Di atas dikatakan bahwa harta wakaf tidak boleh habis atau mesti langgeng. Namun sebagian besar fuqaha membolehkan wakaf benda bergerak yang dapat usang setelah digunakan lama. Mazhab Hanafi meskipun membolehkan wakaf benda bergerak menetukan syarat yang cukup ketat. Benda bergerak tersebut harus melekat pada benda yang tidak melekat.
Diterimanya wakaf benda bergerak pada gilirannya membuka peluang pewacanaan wakaf uang atau wakaf tunai. Namun pembahasan wakaf uang dikalangan fuqaha baru terjadi pada abad ke-16 khususnya di wilayah yang penduduknya menganut Mazhab Hanafi, seperti di Turki. Dewasa ini wakaf uang mulai diperkenalkan kembali di negeri-negeri Muslim termasuk di Indonesia. Para fuqaha yang tergabung dalam Majelis Ulama Indonesia (MUI) menerima pandangan yang membolehkan wakaf tunai.
Ketiga, penerima manfaat wakaf (mauquf ‘alaih). Para fuqaha klasik sepakat bahwa penerima manfaat wakaf tidak hanya terbatas pada kaum muslim saja. Keempat, ikrar wakaf oleh wakif. Memang tidak ada aturan dalam fikih bahwa ikrar wakaf harus dicatat dalam dokumen wakaf (waqfiyyah) teatpi biasanya hal itu dipraktikkan.

Status Hukum Wakaf
            Semua mazhab fikih menganggap bahwa tindakan wakaf bersifat mengikat dan tidak dapat dibatalkan. Karena tidak dapat dibatalkan maka konsekuensinya harta yang telah diwakafkan tidak lagi menjadi milik wakif. Pandangan ini disepakati semua mazhab kecuali Mazhab Maliki yang menganggap bahwa wakif masih memiliki harta tersebut meskipun tanpa kekuasaan atasnya.
            Karena prinsip kelanggengan, maka secara hukum wakaf mesti dipelihara agar tidak cepat rusak dan usang. Apabila harta wakaf mengalami kerusakan hebat yang diakibatkan oleh bencana alam, mazhab fikih berbeda pendapat dalam hal status wakaf. Mazhab Syafi’i cenderung menganggap wakaf masih sah selama ada sisa-sisa benda yang dapat dimanfaatkan dengan cara apapun.
            Al-Dimyathi yang menulis buku I’ana al-Talibin, yang populer di berbagai pesantren di Indonesia, membenarkan bahwa Imam Hanafi membolehkan penjualan berbagai benda wakaf dalam masjid yang hendak roboh dan hasilnya digunakan kembali untuk keperluan masjid.

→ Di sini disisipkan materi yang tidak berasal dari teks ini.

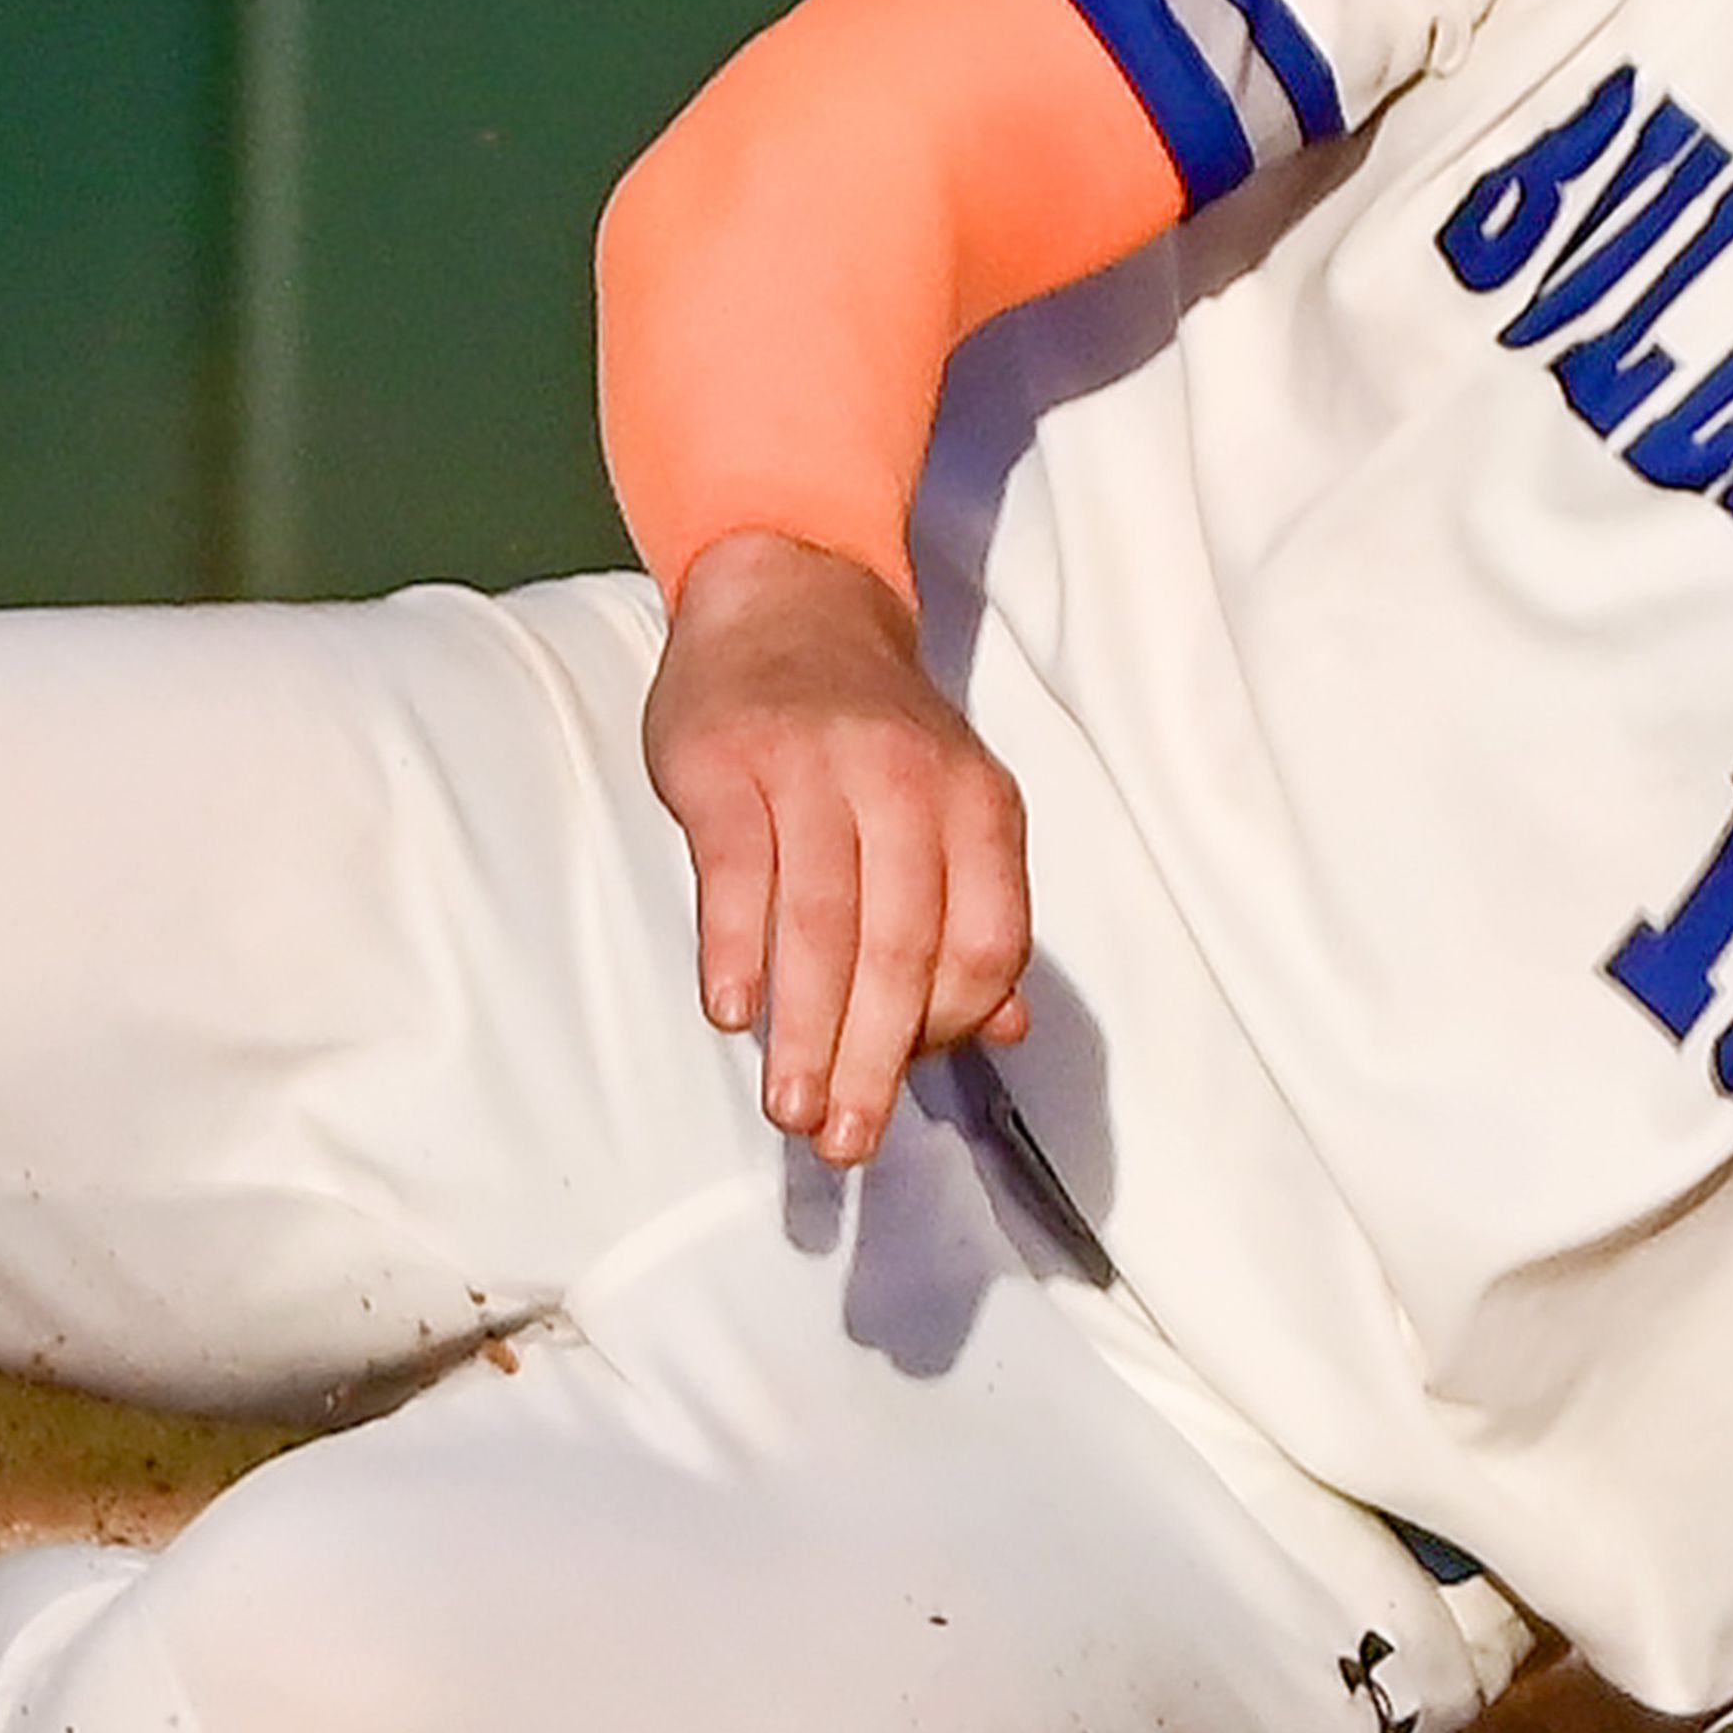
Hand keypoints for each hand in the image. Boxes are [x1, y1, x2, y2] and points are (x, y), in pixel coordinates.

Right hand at [640, 529, 1029, 1161]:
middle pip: (904, 947)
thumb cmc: (868, 730)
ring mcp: (814, 768)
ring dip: (806, 1029)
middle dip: (873, 1060)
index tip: (905, 1083)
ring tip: (790, 1109)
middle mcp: (907, 783)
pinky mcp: (728, 762)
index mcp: (976, 803)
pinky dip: (739, 951)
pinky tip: (733, 1014)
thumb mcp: (948, 803)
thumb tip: (1003, 1028)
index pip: (986, 939)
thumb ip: (973, 913)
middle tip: (845, 1140)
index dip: (951, 1026)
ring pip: (823, 922)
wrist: (789, 592)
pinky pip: (739, 872)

Ibn Taimiyah dan Muhammad Abu Zahrah berpandangan bahwa pergantian wakaf merupakan wahana mengabadikan benda wakaf. Menurut Ibn Taimiyah, prinsip “Nusus al-Wakif ka Nusus al-Shar’i” (pernyataan atau ikrar wakif seperti pernyataan syari’at) yang sering dijadikan dasar hukum seharusnya tidak dipahami secara harfiah. Karenanya yang terpenting adalah mempertahankan tujuan hakiki syari’ah wakaf, sehingga tidak menelantarkan harta wakaf. Berdasarkan argumen ini, larangan menukar atau menjual harta wakaf dari wakif boleh diabaikan.

Administrasi Wakaf
Dalam literatur fikih, pengelola wakaf disebut nazhir. Istilah ini mengandung arti penjaga, manajer, administrator, kepala atau direktur. Agar dapat melaksanakan tugasnya dengan baik, fikih menetapkan syarat-syarat nazhir sebagai berikut: orang dewasa, berakal, amanah, serta adil. Mazhab Syafi’i dan Mazhab Hanbali, bahkan, mensyaratkan nazhir harus memiliki sifat adil. Namun demikian, masalah fikih cenderung eksklusif dalam melihat agama dan gender nazhir. Kecuali Mazhab Hanafi, semua mazhab mensyaratkan nazhir harus Muslim dan laki-laki.
Sehubungan dengan tugas nazhir yang maha berat, nazhir berhak menerima gaji. Penggajiannya tentu saja berdasarkan penggajian yang umum dan sesuai dengan kepatutan moral dan sosial. Menurut Mazhab Maliki, sumber penggajian nazhir bukanlah dari hasil wakaf, tetapi dari kas negara. Sementara pihak yang menentukan jumlahnya adalah wakif atau pemerintah yang berwenang.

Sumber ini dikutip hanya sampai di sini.